During the shortest, coolest days of the year, houseplants grow more slowly. Ideally, you want them to grow ‘hard’, with minimal water and food, so they remain neat, compact and healthy until spring. Even those plants that flower in winter, such as Christmas cacti, paperwhite daffodils and amaryllis, do not need much care other than to remove spent flowers. The biggest health threats are overwatering and dramatic temperature changes. Keep them on the dry side and away from radiators, windows and doors, and you should be able to rest easy.
Here’s my ten-point plan for keeping your plants happy from November until February.
- Reduce watering, only giving plants a drink when the compost surface becomes dry. Use your finger to judge how damp the compost is, or invest in a simple moisture gauge. If in doubt, don't water. You can quickly revive a wilting plant, but you can't unwater a saturated pot.
- Don’t allow plants to stand in saucers of water - pour away any excess immediately.
- Stop feeding until March. If your plants look a little lacklustre, use a gentle houseplant care mist to deter pests and boost their health.
- Keep plants away from cold drafts, open doors and hot radiators - they detest them. Central heating creates dry warmth, which can dehydrate foliage causing it to turn brown at the edges. Misting gently with a spritzer once a day will help boost humidity in the air around the plant.
- Remove dead leaves and flowers with sharp snips but be reassured that some leaf loss is natural. When plants enter a period of rest or dormancy, they divest themselves of the parts they no longer need in order to survive. It's often the older, lower leaves that fall first. If new leaves start to drop, you may be overwatering, or the plant might have experienced a temperature shock.
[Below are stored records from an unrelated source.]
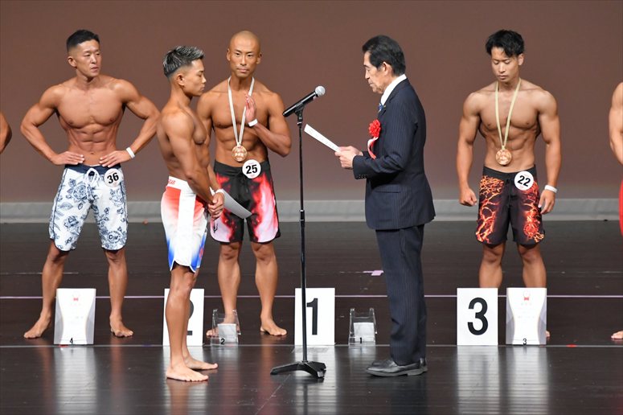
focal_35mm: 315
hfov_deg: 6.5
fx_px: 5449
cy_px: 208
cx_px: 312
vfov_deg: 4.4
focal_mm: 210
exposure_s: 1/400
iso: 4000
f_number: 5.6
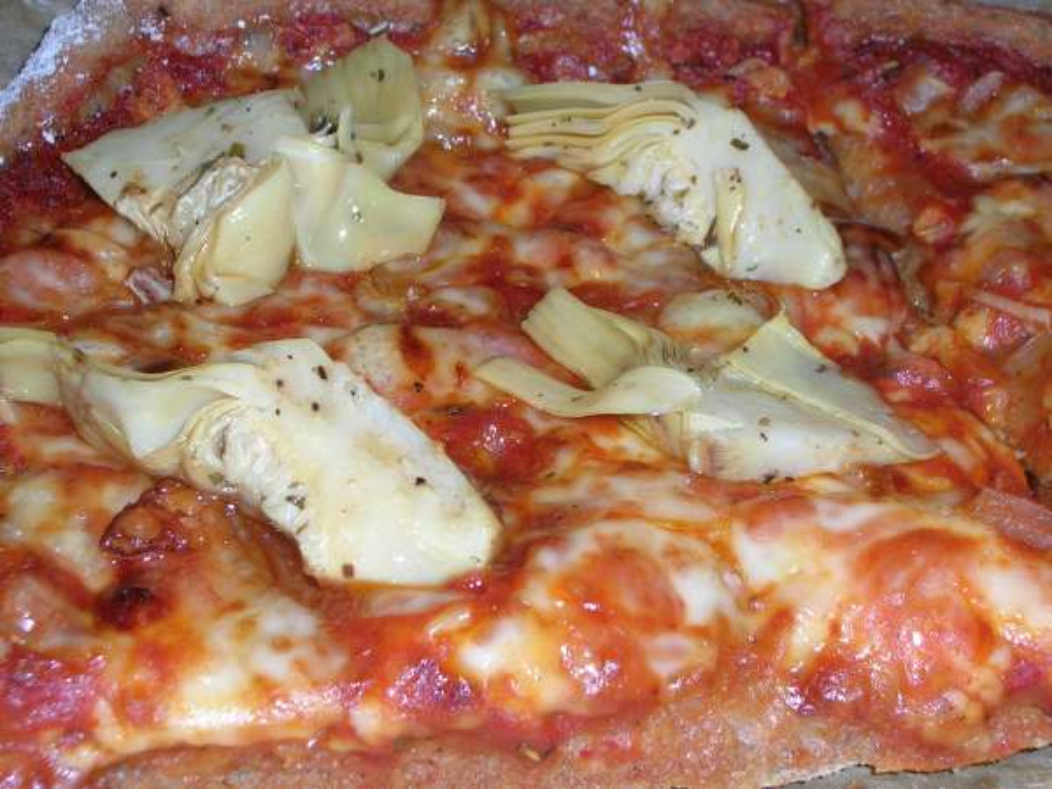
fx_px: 2097
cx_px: 526
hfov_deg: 28.2
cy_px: 394
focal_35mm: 69
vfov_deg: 21.3
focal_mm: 10.5
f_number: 6.3
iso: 50
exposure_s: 1/60.1
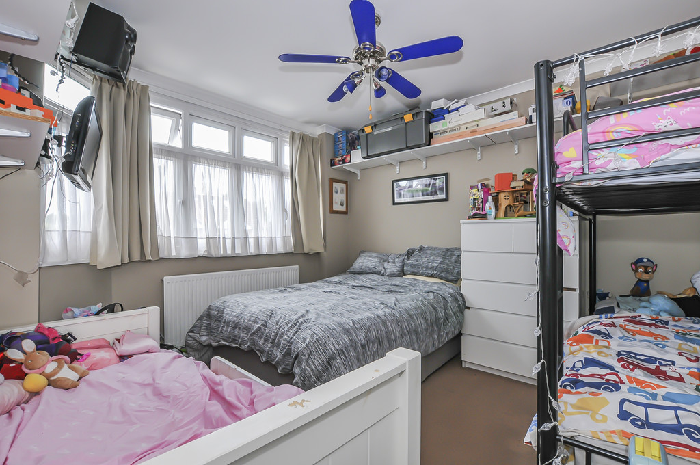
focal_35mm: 15
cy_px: 232
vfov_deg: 77.2
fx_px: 291
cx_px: 350
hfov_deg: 100.5
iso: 400
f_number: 11
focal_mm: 10
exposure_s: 1/15
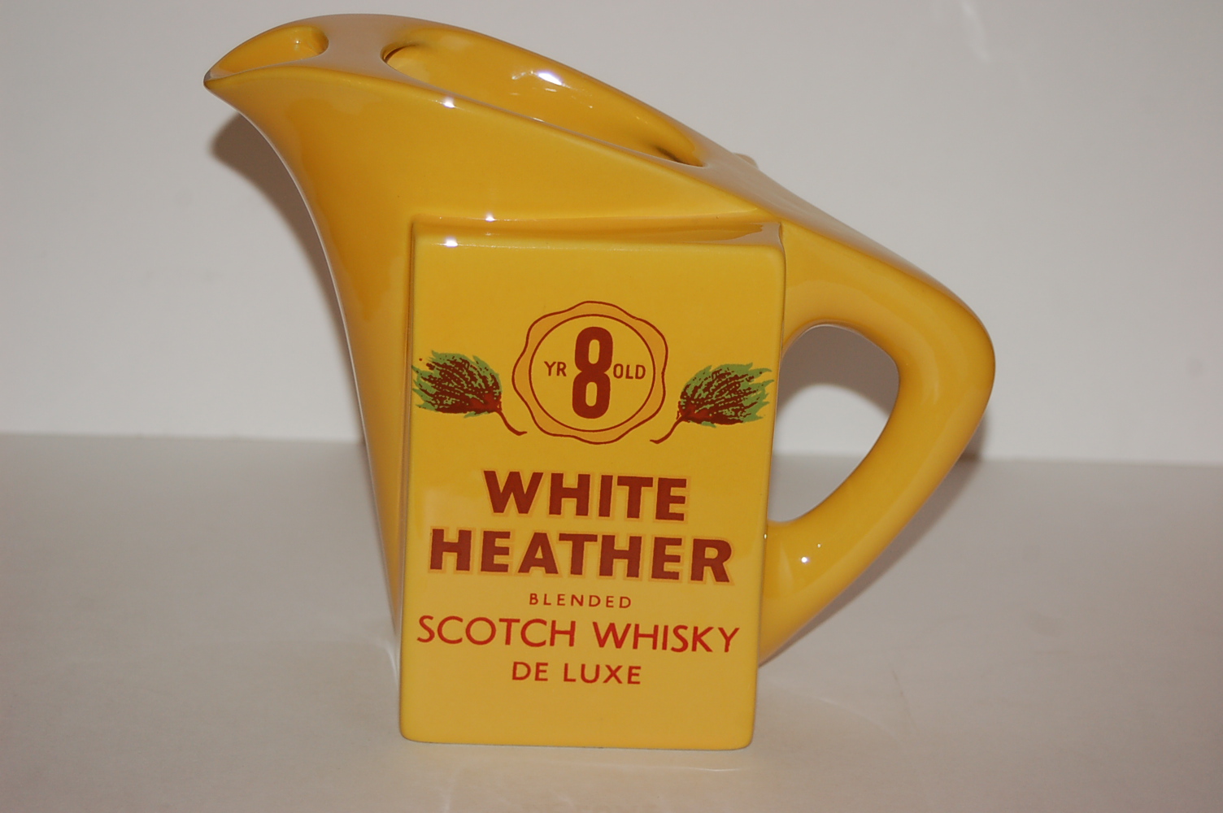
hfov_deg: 18.2
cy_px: 406
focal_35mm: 112
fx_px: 3818
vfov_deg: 12.2
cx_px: 612
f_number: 5.6
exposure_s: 1/60
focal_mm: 75
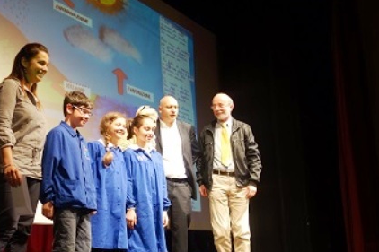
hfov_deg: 43.7
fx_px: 463
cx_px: 118
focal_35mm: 44
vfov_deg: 30.4
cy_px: 150
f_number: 2
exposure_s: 1/30
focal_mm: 10.63
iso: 160
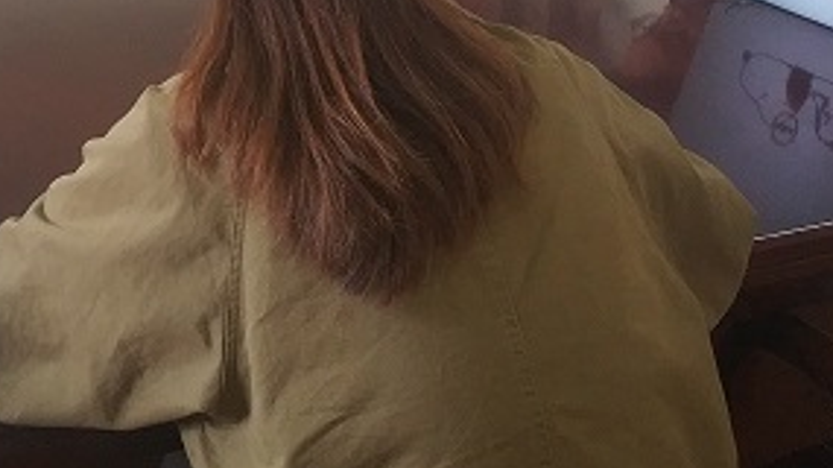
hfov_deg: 21.2
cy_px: -219
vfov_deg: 11.8
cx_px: 50
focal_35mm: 98
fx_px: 2164
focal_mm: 4.5
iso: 285
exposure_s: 1/25
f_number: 2
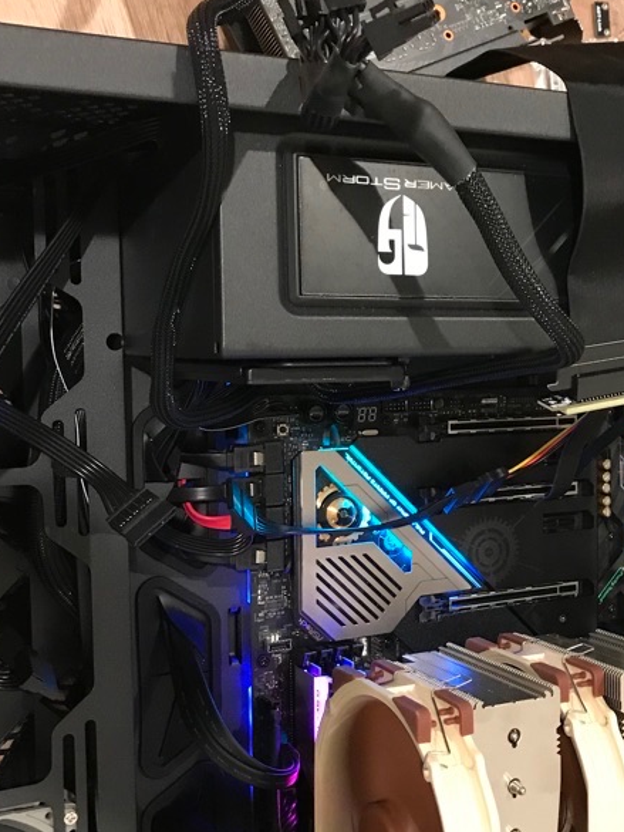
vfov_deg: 38.9
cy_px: 414
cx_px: 503
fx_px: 1177
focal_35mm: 49
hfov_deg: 29.0
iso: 100
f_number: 1.8
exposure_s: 1/11
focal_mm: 3.99
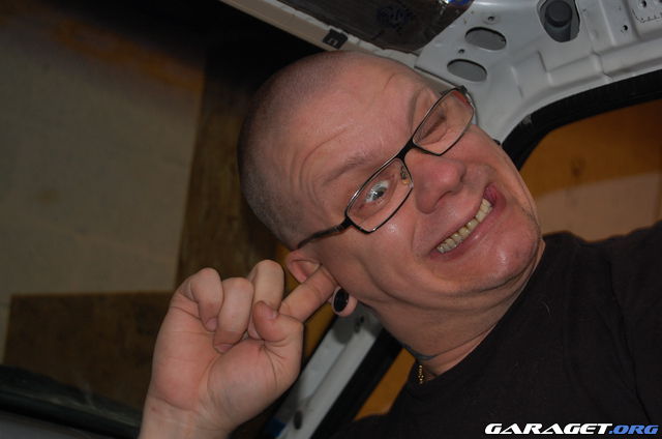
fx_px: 1514
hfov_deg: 24.7
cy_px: 220
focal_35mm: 82
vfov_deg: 16.5
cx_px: 331
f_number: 5.6
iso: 400
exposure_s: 1/60
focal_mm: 55
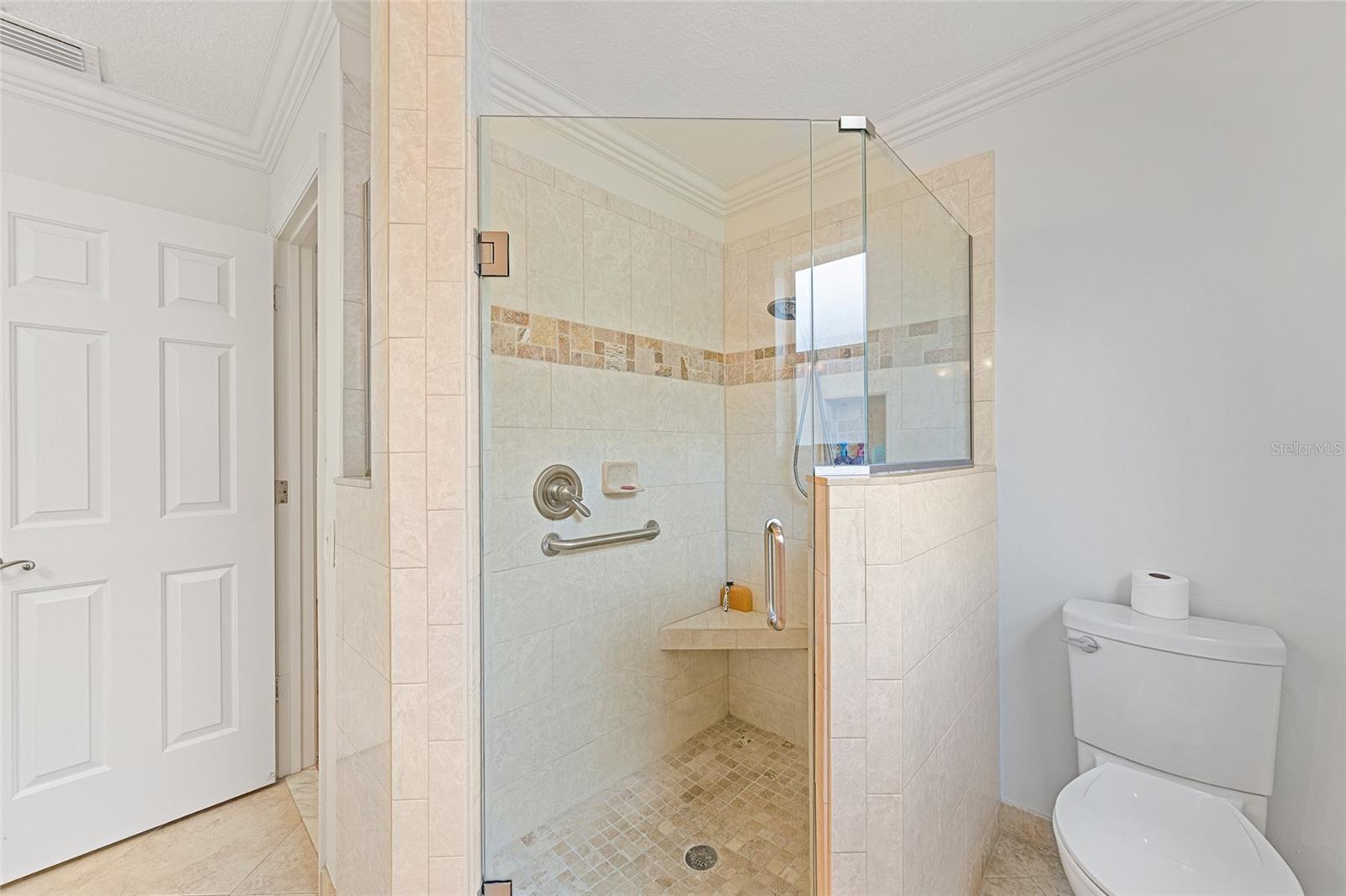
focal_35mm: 14
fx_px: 523
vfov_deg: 81.2
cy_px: 448
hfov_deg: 104.3
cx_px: 673
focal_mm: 14
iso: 500
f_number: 8
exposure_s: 1/4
- Maximise the amount of light plants receive by moving them closer to windows and roof lights. Every week, or whenever you remember, turn them 90 degrees so they grow evenly and not in one direction.
- Dust leaves often so that they’re able to photosynthesise efficiently. Use a leaf-cleaning brush or the inside of a banana skin to gently wipe the surface, leaving it shiny and ready to catch some rays.
- Our warm homes are a haven for pests when its cold outside. Keep an eye out for pests that multiply quickly, such as aphids and fungus gnats. Take care of ladybirds that are notorious for crowding into window frames for protection. They'll be your friends come spring!
- Avoid buying new plants when it's cold or it's been cold. If you can’t resist, don’t allow them to catch a chill on their way home and ask for them to be fully wrapped or boxed to insulate them. Never buy houseplants that have been displayed outside in the cold; the damage will have been done long before you take them into your care.
- Start cyclamen, amaryllis, hyacinths and daffodils into growth for flowers at Christmas and early in the New Year. Grow them somewhere cool and light to prevent them from getting too tall and falling over.